Supervisora do Núcleo de Enfrentamento à Violência Contra a Mulher (Nudem) da Defensoria Pública, Jeritza Braga pontua a necessidade da execução de políticas públicas que trabalhem a questão do homem agressor, com incremento de grupos reflexivos e condicionando também como uma medida cautelar. Ressalta ainda a dificuldade que muitas mulheres indígenas têm de buscar socorro pelo fato de os territórios serem distantes dos equipamentos da rede de proteção.
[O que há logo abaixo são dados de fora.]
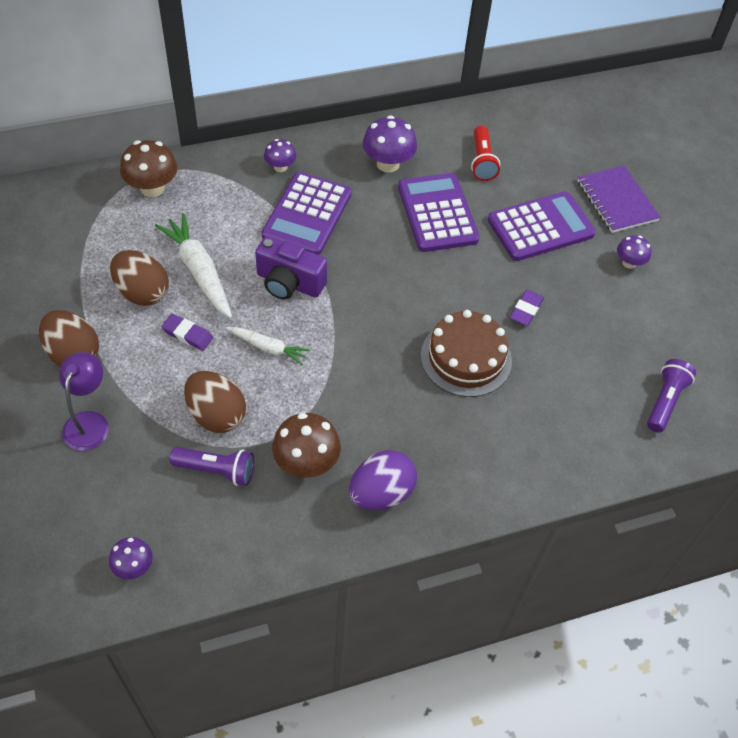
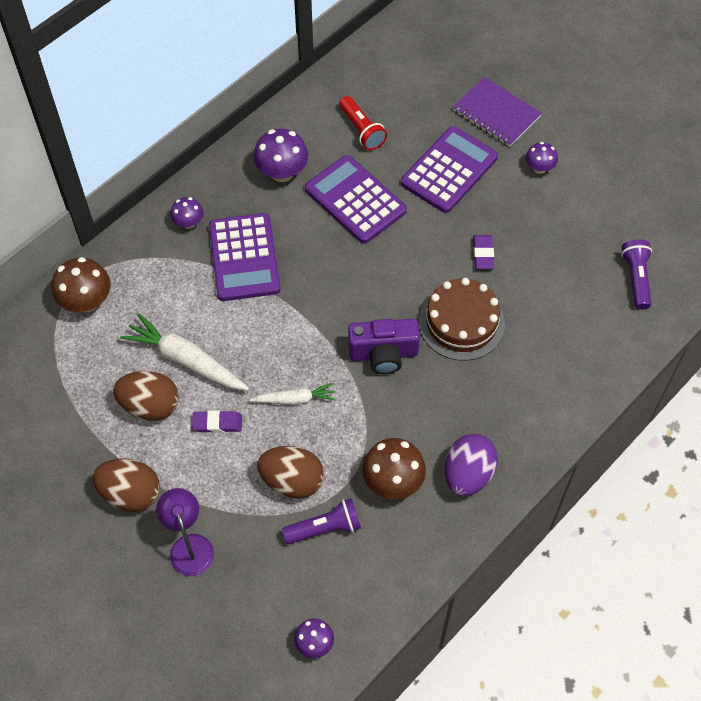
camera: 25 degrees left, 5 degrees up
(289, 283) = (272, 331): purple camera -> purple camera (383, 354)

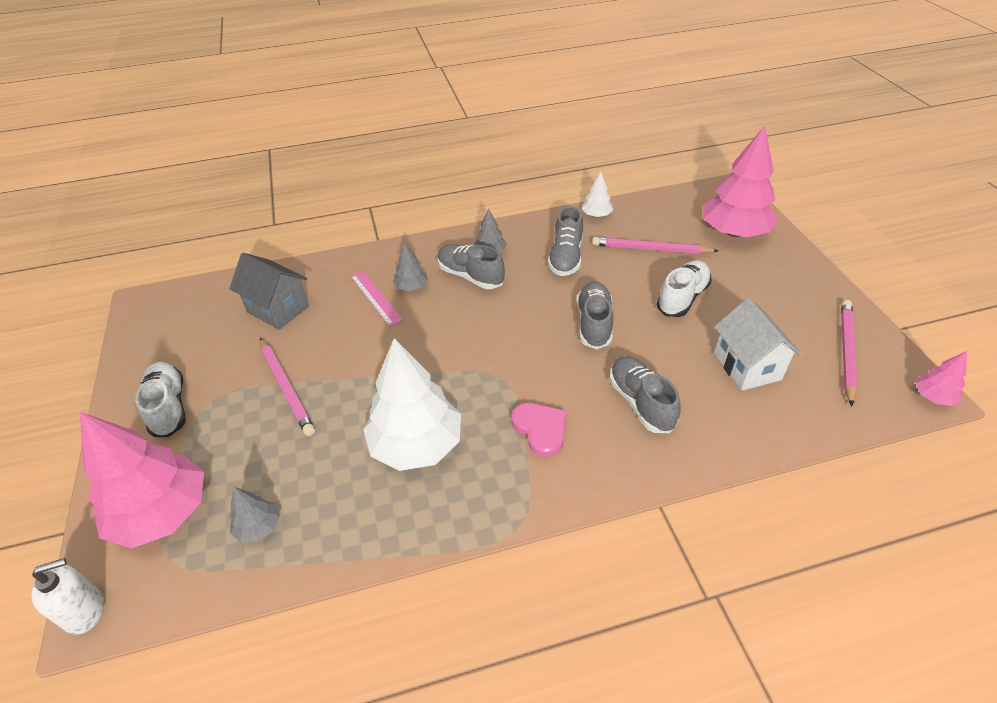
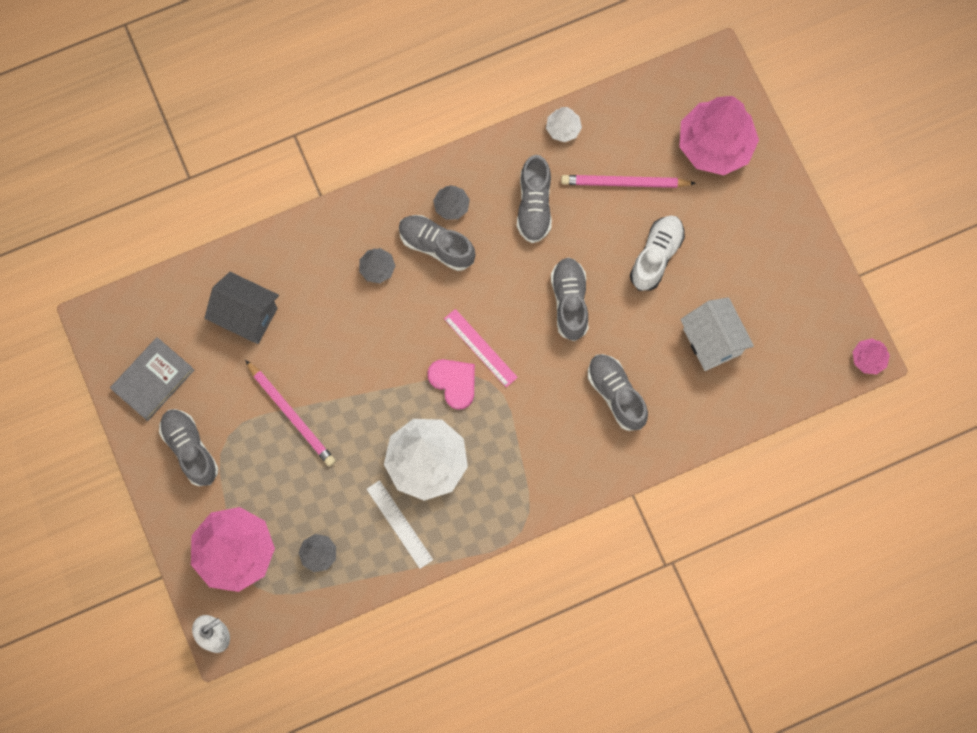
camera: 10 degrees left, 30 degrees up
(166, 348) = (153, 380): none -> grey book
(168, 407) = (190, 449): white shoe -> grey shoe
(367, 505) = (399, 524): none -> white ruler
(376, 298) = (343, 289): pink ruler -> pink ruler (480, 348)
(540, 429) = (531, 433): pink heart -> pink heart (454, 382)
(846, 352) = (804, 313): pink pencil -> none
“É importante a gente debater a questão das medidas protetivas. Como é que essa mulher indígena que sofre violência doméstica vai pedir uma medida protetiva se ela mora no mesmo território do agressor? Porque, na verdade, o território indígena é muito mais do que um local de residência; a gente sabe disso. Deve-se considerar essa questão. A gente precisa sensibilizar o poder público para criar mecanismos e saber como a gente vai lidar com essas situações”, enfatiza Jeritza Braga.
Membra da Associação das Mulheres Indígenas Tapeba (Amita), Kilvia Tapeba destaca a falta de conhecimento dos próprios direitos como o maior problema de muitas mulheres indígenas. Fala também sobre a perseguição que as vítimas sofrem após o pedido da medida protetiva, sobre a não efetividade no que diz respeito a essas medidas e sobre a falta de apoio a essas mulheres após a formalização da denúncia.
“A gente precisa combater o patriarcado e a naturalização da violência doméstica nas aldeias. Mas, pra isso, é preciso que a informação chegue até essas mulheres. Nós somos aprisionadas desde que nascemos ao nosso papel na comunidade. Nos prendem no lugar de ser mãe, de cuidar da casa, sem uma perspectiva de vida para além disso”, afirmou Kilvia.
Militante do combate à violência doméstica, a deputada estadual Larissa Gaspar chama a atenção para o fato de o Ceará ser o quinto estado mais violento do Brasil. Para ela, é fundamental também pautar a violência política de gênero, chegando a lideranças comunitárias e sindicais.
“A gente instalou na Assembleia a Frente Parlamentar de Combate à Violência Política de Gênero porque a gente tem visto muitas vereadoras, vice-prefeitas, prefeitas e até a nossa vice-governadora sendo alvo de ataques misóginos e machistas. A gente trouxe a Frente para justamente ser uma proteção para as mulheres que têm sofrido essa violência política de gênero, que se traduz em qualquer forma, qualquer ato de nos afastar dos espaços de poder e decisão”, declara a deputada.